Вдруг Павленко заметил старуху, болезненно шатавшуюся возле секонд-хэнда, и пихнул приятеля в бок:
— Глянь, бабка прибалдела, что ли? Сержант лениво обернулся:
— Где? А-а... От жары небось. Давай, пошли отсюда.
— Может, скорую вызвать? — вяловато спросил Павленко.
— Ага, ты ей еще искусственное дыхание будешь делать, — заржал опытный Шинкарев. — Из рота в рот, да? Ну, вызовем скорую, так караулить придется до нее. Не люблю старух. Возни до черта, а в отчет не идут. Ни благодарности не дождешься, ни шмонать у них нечего.
Менты, деловито поигрывая дубинками и обсуждая свое, девичье, ушли по 8-го марта. Их ждали объекты, уклоняющиеся от святого дела — сбора средств на выборы.
Но главное: менты недолюбливали капризных, жадных и вечно на что-то жалующихся терпил-налогоплателыциков.
И те отвечали им полной взаимностью.
Полина Борисовна чувствовала, что вот-вот задохнется. Она из последних сил достала вторую таблетку. Проглотив ее с таким трудом, будто наждак глотала, она с отчаянием прислушалась к своему телу. Облегчение не приходило.
Виски сдавило еще сильнее, а в сердце точно шурупы вкручивали. Темная волна затопила мозг. Данилова покачнулась, пытаясь скрюченными пальцами за что-нибудь уцепиться, но не устояла и осела на асфальт. Теряя сознание, она увидела блеклое, сереющее небо, равнодушно отворачивающееся от нее.
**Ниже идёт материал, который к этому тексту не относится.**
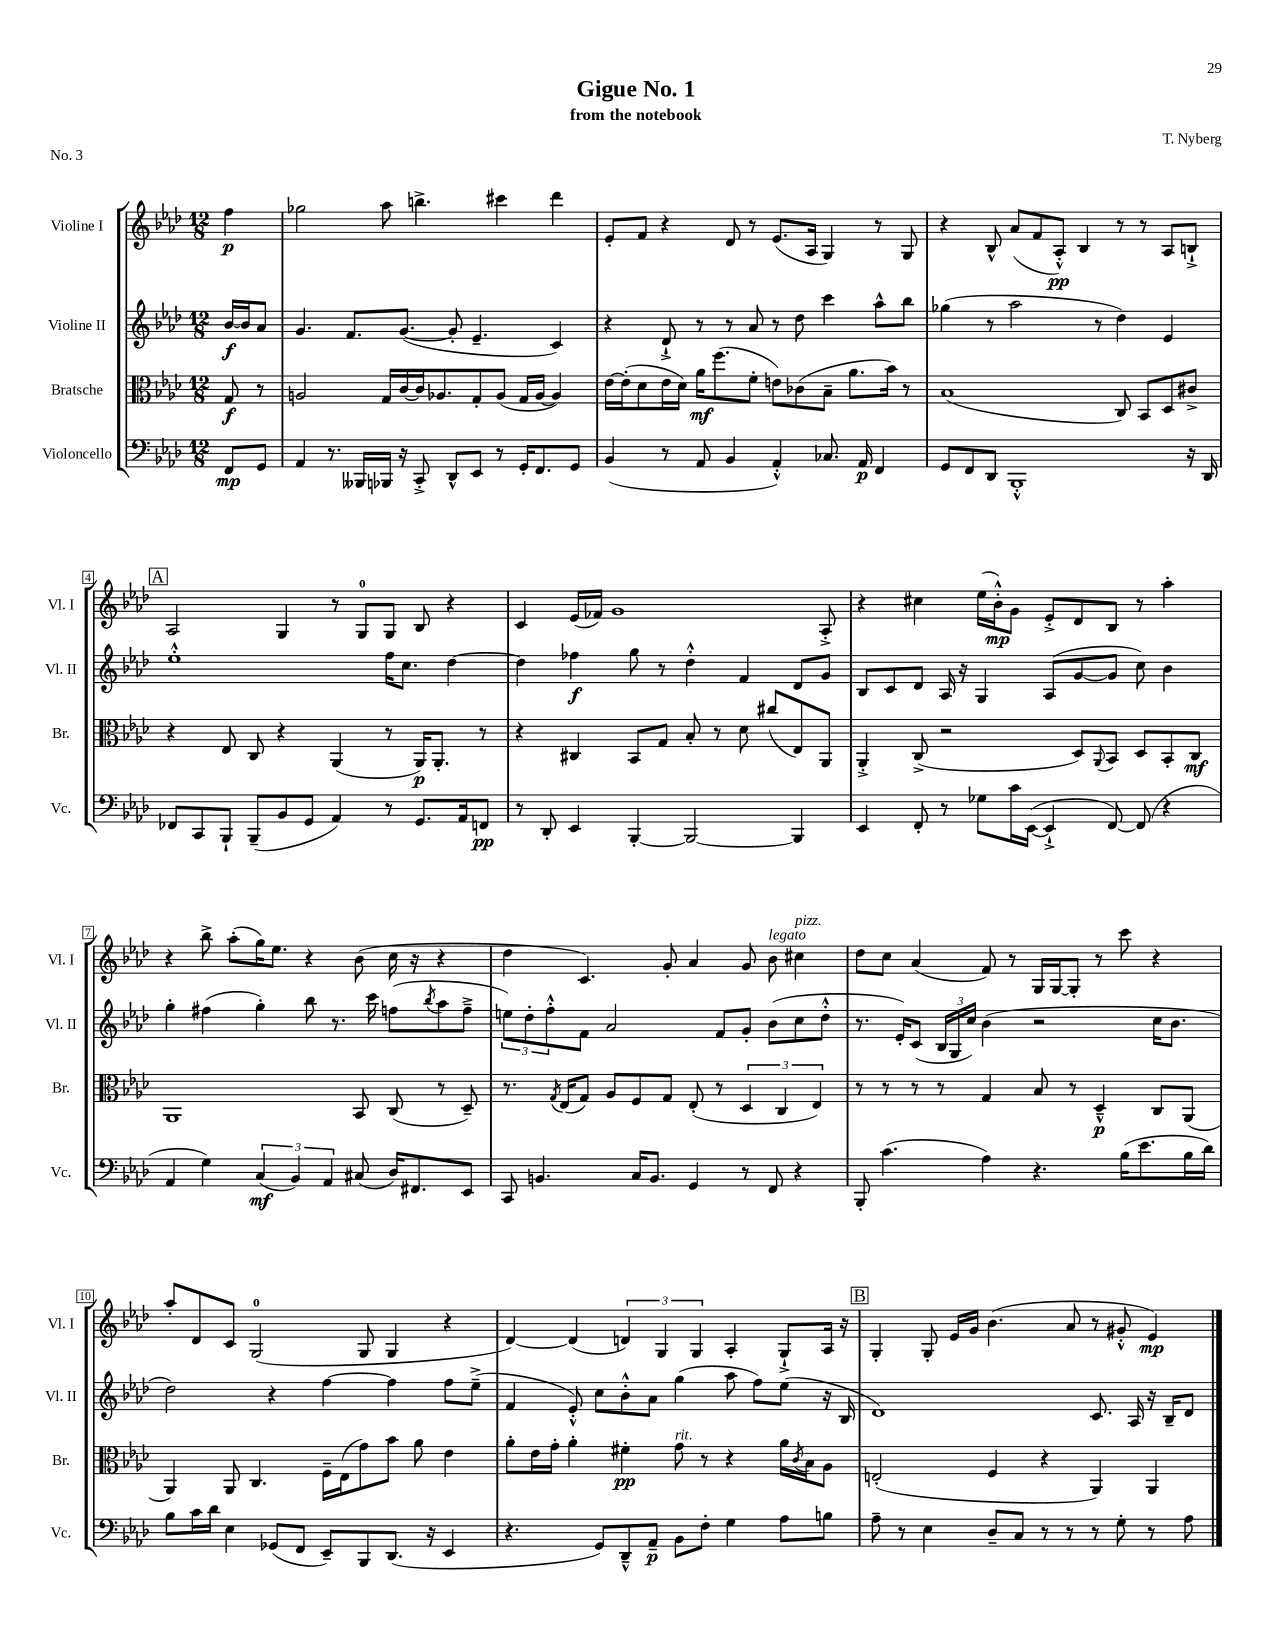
\header { title = "Gigue No. 1" composer = "T. Nyberg" subtitle = "from the notebook" piece = "No. 3" }
<<
\new StaffGroup <<
\new Staff = "s0" \with { instrumentName = "Violine I" shortInstrumentName = "Vl. I" } {
    \clef treble \key aes \major \numericTimeSignature \time 12/8 \partial 4
    f''4\p |
    ges''2 aes''8 b''4.-> cis'''4 des'''4 |
    ees'8-. f'8 r4 des'8 r8 ees'8.( aes16 g4) r8 g8 |
    r4 bes8-^ aes'8( f'8 aes8-.-^\pp) bes4 r8 r8 aes8 b8-!-> |
    \mark \markup { \box "A" } aes2 g4 r8 g8-0 g8 bes8 r4 |
    c'4 ees'16( fes'16) g'1 aes8-.-> |
    r4 cis''4 ees''16( bes'16-.-^\mp) g'8 ees'8-.-> des'8 bes8 r8 aes''4-. |
    r4 bes''8-> aes''8-.( g''16) ees''8. r4 bes'8( c''16 r16 r4 |
    des''4 c'4.) g'8-. aes'4 g'8 bes'8^\markup { \italic "legato" } cis''4^\markup { \italic "pizz." } |
    des''8 c''8 aes'4( f'8) r8 g16 g16~ g8-. r8 c'''8 r4 |
    aes''8-. des'8 c'8 g2-0( g8 g4 r4 |
    des'4~) des'4( \tuplet 3/2 { d'4) g4 g4 } aes4-. g8-!-> aes16 r16 |
    \mark \markup { \box "B" } g4-. g8-. ees'16 g'16 bes'4.( aes'8 r8 gis'8-.-^ ees'4\mp) \bar "|." |
}
\new Staff = "s1" \with { instrumentName = "Violine II" shortInstrumentName = "Vl. II" } {
    \clef treble \key aes \major \numericTimeSignature \time 12/8 \partial 4
    bes'16~\f bes'16 aes'8 |
    g'4. f'8. g'8.~( g'8-. ees'4.-- c'4) |
    r4 des'8-!-> r8 r8 aes'8 r8 des''8 c'''4 aes''8-^ bes''8 |
    ges''4( r8 aes''2 r8 des''4) ees'4 |
    \mark \markup { \box "A" } ees''1-.-^ f''16 c''8. des''4~ |
    des''4 fes''4\f g''8 r8 des''4-.-^ f'4 des'8 g'8 |
    bes8 c'8 des'8 aes16 r16 g4 aes8( g'8~ g'8 c''8) bes'4 |
    g''4-. fis''4( g''4-.) bes''8 r8. c'''16 f''8( \acciaccatura { bes''8 } aes''8 f''8---> |
    \tuplet 3/2 { e''8) des''8-. f''8-.-^ } f'8 aes'2 f'8 g'8-. bes'8( c''8 des''8-.-^ |
    r8. ees'16-.) c'8( \tuplet 3/2 { bes16 g16 c''16) } bes'4( r2 c''16 bes'8. |
    des''2) r4 f''4~ f''4 f''8 ees''8--->( |
    f'4 ees'8-.-^) c''8 bes'8-.-^ aes'8 g''4( aes''8 f''8) ees''8( r16 bes16 |
    \mark \markup { \box "B" } des'1) c'8. aes16 r16 bes16-- des'8 \bar "|." |
}
\new Staff = "s2" \with { instrumentName = "Bratsche" shortInstrumentName = "Br." } {
    \clef alto \key aes \major \numericTimeSignature \time 12/8 \partial 4
    g8\f r8 |
    a2 g16 c'16~ c'16 aes8. g8-. aes8( g16 aes16~ aes4) |
    ees'16~ ees'16-.( des'8 ees'16 des'16) aes'16\mf f''8.( f'8-. e'8) ces'8( bes8-- aes'8. bes'16) r8 |
    bes1( c8) bes,8 des8 cis'8-> |
    \mark \markup { \box "A" } r4 ees8 c8 r4 aes,4( r8 aes,16\p) aes,8.-. r8 |
    r4 cis4 bes,8 g8 bes8-. r8 des'8 cis''8( ees8) aes,8 |
    aes,4-.-> c8->( r2 des8) \appoggiatura { aes,8 } bes,8 des8 bes,8-. c8\mf |
    aes,1 bes,8 c8( r8 des8--) |
    r8. \acciaccatura { g8 } ees16( g8) aes8 f8 g8 ees8-.( r8 \tuplet 3/2 { des4 c4 ees4) } |
    r8 r8 r8 r8 g4 bes8 r8 des4---^\p c8 aes,8( |
    aes,4) aes,8 c4. f16-- ees16( g'8) bes'8 aes'8 ees'4 |
    aes'8-. ees'16 g'16-. aes'4-. fis'4-.\pp g'8^\markup { \italic "rit." } r8 r4 aes'16 \acciaccatura { c'8 } bes16 aes8 |
    \mark \markup { \box "B" } e2-.( f4 r4 aes,4) aes,4 \bar "|." |
}
\new Staff = "s3" \with { instrumentName = "Violoncello" shortInstrumentName = "Vc." } {
    \clef bass \key aes \major \numericTimeSignature \time 12/8 \partial 4
    f,8\mp g,8 |
    aes,4 r8. beses,,16 bes,,16 r16 c,8-.-> des,8-^ ees,8 r8 g,16-. f,8. g,8 |
    bes,4( r8 aes,8 bes,4 aes,4-.-^) ces8. aes,16\p f,4 |
    g,8 f,8 des,8 bes,,1-.-^ r16 des,16 |
    \mark \markup { \box "A" } fes,8 c,8 bes,,8-! bes,,8--( bes,8 g,8 aes,4) r8 g,8. aes,16 f,8\pp |
    r8 des,8-. ees,4 bes,,4~-. bes,,2~ bes,,4 |
    ees,4 f,8-. r8 ges8 c'16 ees,16~( ees,4-!-> f,8~) f,8( r4 |
    aes,4 g4) \tuplet 3/2 { c4\mf( bes,4) aes,4 } cis8( des16) fis,8. ees,8 |
    c,8 b,4. c16 b,8. g,4 r8 f,8 r4 |
    bes,,8-. c'4.( aes4) r4. bes16( ees'8. bes16 des'16) |
    bes8 c'16 des'16 ees4 ges,8( f,8 ees,8--) bes,,8 des,8.( r16 ees,4 |
    r4. g,8) des,8---^ aes,8--\p bes,8 f8-. g4 aes8 b8 |
    \mark \markup { \box "B" } aes8-- r8 ees4 des8-- c8 r8 r8 r8 g8-. r8 aes8 \bar "|." |
}
>>
>>
\layout { \context { \Score \override BarNumber.stencil = #(make-stencil-boxer 0.1 0.3 ly:text-interface::print) } }
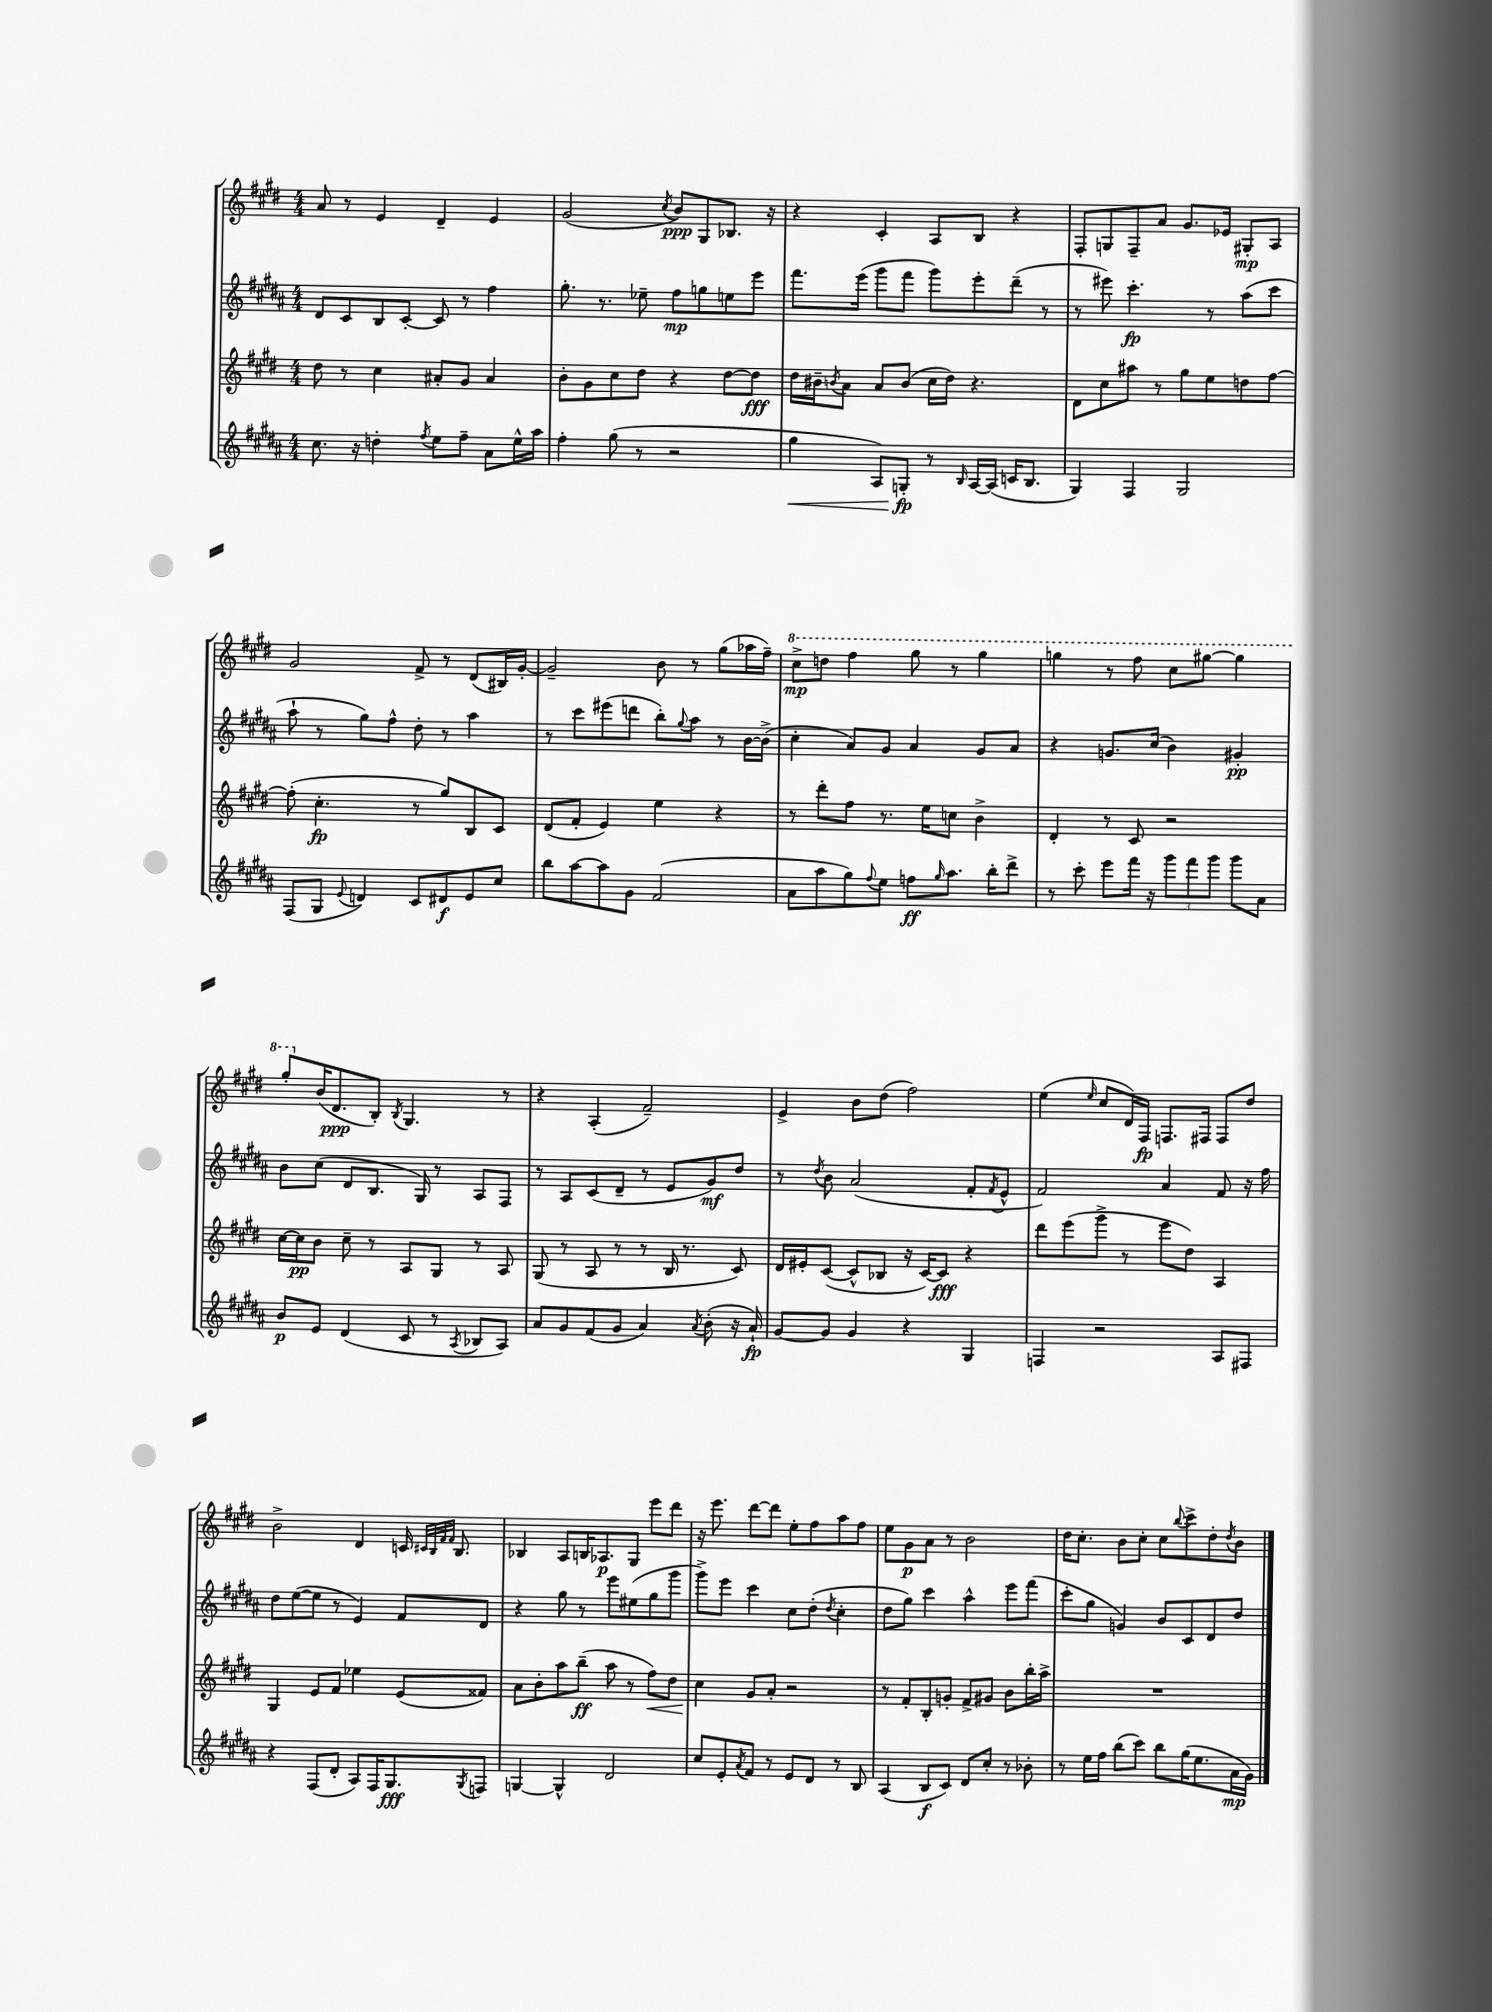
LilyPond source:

<<
\new StaffGroup <<
\new Staff = "s0" {
    \clef treble \key e \major \numericTimeSignature \time 4/4
    a'8 r8 e'4 dis'4-- e'4 |
    gis'2( \acciaccatura { cis''8 } b'8\ppp) gis8 bes8. r16 |
    r4 cis'4-. a8 b8 r4 |
    fis8-. g8 fis8-- a'8 gis'8. ees'16 gis8-.\mp a8 |
    gis'2 fis'8-> r8 dis'8( bis16) gis'16~-. |
    gis'2-- b'8 r8 gis''8( aes''16 fis''16--) |
    \ottava #1 cis'''8->\mp d'''8 fis'''4 gis'''8 r8 gis'''4 |
    g'''4 r8 fis'''8 cis'''8 gis'''8~ gis'''4 |
    gis'''8-. \ottava #0 b'16( dis'8.\ppp b8-.) \acciaccatura { b8 } gis4. r8 |
    r4 a4-.( fis'2--) |
    e'4-> b'8 dis''8( fis''2) |
    e''4( \grace { e''16 } cis''8 dis'16) fis16\fp f8. fis16 fis8 dis''8 |
    b'2-> dis'4 c'16 \grace { cis'32 b32 fis'32 fis'32 } b8. |
    bes4 a8 b16 aes8.\p gis8 e'''8 dis'''8 |
    r16 e'''8. dis'''8~ dis'''8 e''8-. fis''8 a''8 fis''8 |
    e''8 gis'8\p a'8 r8 b'2 |
    dis''16 cis''8.-. b'8 cis''8-. cis''8 \appoggiatura { b''8 } cis'''8-> dis''8-. \acciaccatura { dis''8 } b'8 \bar "|." |
}
\new Staff = "s1" {
    \clef treble \key b \major \numericTimeSignature \time 4/4
    dis'8 cis'8 b8 cis'8~-. cis'8 r8 fis''4 |
    gis''8.-. r8. ees''8-- fis''8\mp g''8 e''8 e'''8 |
    fis'''8. e'''16( gis'''8 fis'''8 gis'''8) e'''8-. dis'''8--( r8 |
    r8 eis'''8) cis'''4.-.\fp r8 ais''8( cis'''8 |
    ais''8-! r8 gis''8) fis''8-^ dis''8-. r8 ais''4 |
    r8 cis'''8 eis'''8( d'''8 b''8-.) \appoggiatura { gis''8 } ais''8 r8 b'16~ b'16->( |
    cis''4-. ais'8) gis'8 ais'4 gis'8 ais'8 |
    r4 g'8. cis''16( b'4) gis'4-.\pp |
    b'8 cis''8( dis'8 b8. gis16) r8 ais8 fis8 |
    r8 ais8 cis'8( dis'8-- r8 e'8 gis'8\mf) dis''8 |
    r8 \acciaccatura { dis''8 } b'8 ais'2( fis'8-. \acciaccatura { fis'8 } e'8-^ |
    fis'2) ais'4 fis'8 r16 fis''16 |
    dis''8 e''8~( e''8 r8 e'4) fis'8 dis'8 |
    r4 gis''8 r8 e'''8 eis''8( gis''8 gis'''8 |
    gis'''8->) e'''8 cis'''4 cis''8 dis''8-.( \acciaccatura { dis''8 } cis''4-. |
    dis''8 gis''8) cis'''4 ais''4-^ e'''8 fis'''8( |
    cis'''8-. gis''8 g'4) b'8 cis'8 dis'8 dis''8 \bar "|." |
}
\new Staff = "s2" {
    \clef treble \key e \major \numericTimeSignature \time 4/4
    dis''8 r8 cis''4 ais'8-. gis'8 ais'4 |
    b'8-. gis'8 cis''8 dis''8 r4 dis''8~ dis''8\fff |
    dis''16 bis'16-- \acciaccatura { b'8 } a'8 a'8 b'8( cis''16 dis''16) r4. |
    dis'8 cis''8 ais''8 r8 gis''8 e''8 d''8 fis''8~ |
    fis''8-.( cis''4.-.\fp r8 gis''8) b8 cis'8 |
    dis'8( fis'8-. e'4) e''4 r4 |
    r8 dis'''8-. fis''8 r8. e''16 c''8 b'4-> |
    dis'4-. r8 cis'8 r2 |
    cis''16~ cis''16\pp b'8 cis''8-- r8 a8 gis8 r8 a8 |
    gis8( r8 a8 r8 r8 b16 r8. cis'8) |
    dis'16 eis'16-. cis'8~( cis'8-^ bes8 r16 cis'16~) cis'8\fff r4 |
    dis'''8 e'''8( gis'''8-> r8 e'''8 dis''8) a4 |
    gis4 e'8 fis'8 ees''4 e'8( fisis'8) |
    a'8 b'8-. a''8 b''8--\ff( a''8 r8 fis''8\<) dis''8 |
    cis''4\! gis'8 a'8-. r2 |
    r8 fis'8-. b8-. g'8-. fis'8-> gis'8 b'8 b''16-. a''16-> |
    R1 \bar "|." |
}
\new Staff = "s3" {
    \clef treble \key b \major \numericTimeSignature \time 4/4
    cis''8. r16 d''4-. \acciaccatura { fis''8 } e''8 fis''8-- ais'8 e''16-^ ais''16 |
    fis''4-. gis''8( r8 r2 |
    gis''4\< ais8) g8-.\fp\! r8 \grace { b16 } ais16~ ais16( c'16 b8. |
    gis4) fis4 gis2 |
    fis8( gis8 \appoggiatura { e'8 } d'4) cis'8 dis'8\f e'8 cis''8 |
    b''8 ais''8~ ais''8 gis'8 fis'2( |
    ais'8 ais''8 gis''8) \appoggiatura { fis''8 } e''8 f''8\ff \grace { gis''16 } ais''8. b''16-. dis'''8-> |
    r8 cis'''8-. e'''8 fis'''16 r16 \tuplet 3/2 { gis'''8 fis'''8 gis'''8 } gis'''8 ais'8 |
    b'8\p e'8 dis'4( cis'8 r8 \acciaccatura { ais8 } bes8 ais8) |
    ais'8 gis'8 fis'8( gis'8 ais'4) \acciaccatura { ais'8 } b'8-.( r16 ais'16-!\fp) |
    gis'8~ gis'8 gis'4 r4 gis4 |
    f4 r2 ais8 fis8 |
    r4 fis8( dis'8-. ais8) fis16 gis8.\fff \acciaccatura { gis8 } f8 |
    g4~ g4-^ dis'2 |
    cis''8 e'8-. \acciaccatura { ais'8 } fis'8 r8 e'8 dis'8 r8 b8 |
    ais4( b8\f cis'8) dis'8 cis''8-. r8 bes'8-. |
    r8 e''16 fis''16 b''8( cis'''8) b''8 gis''16( e''8. ais'16\mp gis'16) \bar "|." |
}
>>
>>
\layout { \context { \Score \remove "Bar_number_engraver" } }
Затылок старухи хрустнул, ударившись о камень, и блаженное небытие наконец-то приняло ее в ласковые объятия.
Предсмертная исповедь
Для совестливого врача профессиональный опыт несет боли не меньше, чем сноровки. НиколайМихайлович Брылий, сухощавый, моложаво выглядевший, если бы не седые виски, знал это по себе. Еще вставляя в уши стетоскоп, и наклоняясь над старушкой, он сразу увидел: жить ей осталось всего ничего. Десятки подробностей — вывернутая шея, цвет сосудов на закатившихся глазах, пульс, испарина, оттенок кожи... — детали, не осознаваемых уже по отдельности, выдали и диагноз, и анамнез: болезнь плюс повреждение шеи при падении.
Окончательно все прояснила начатая аптечная облатка, зажатая в руке больной. Брылин уже не раз встречался с подобным: женщине стало плохо — жара, стресс — она приняла таблетку, но та оказалась фальшивой.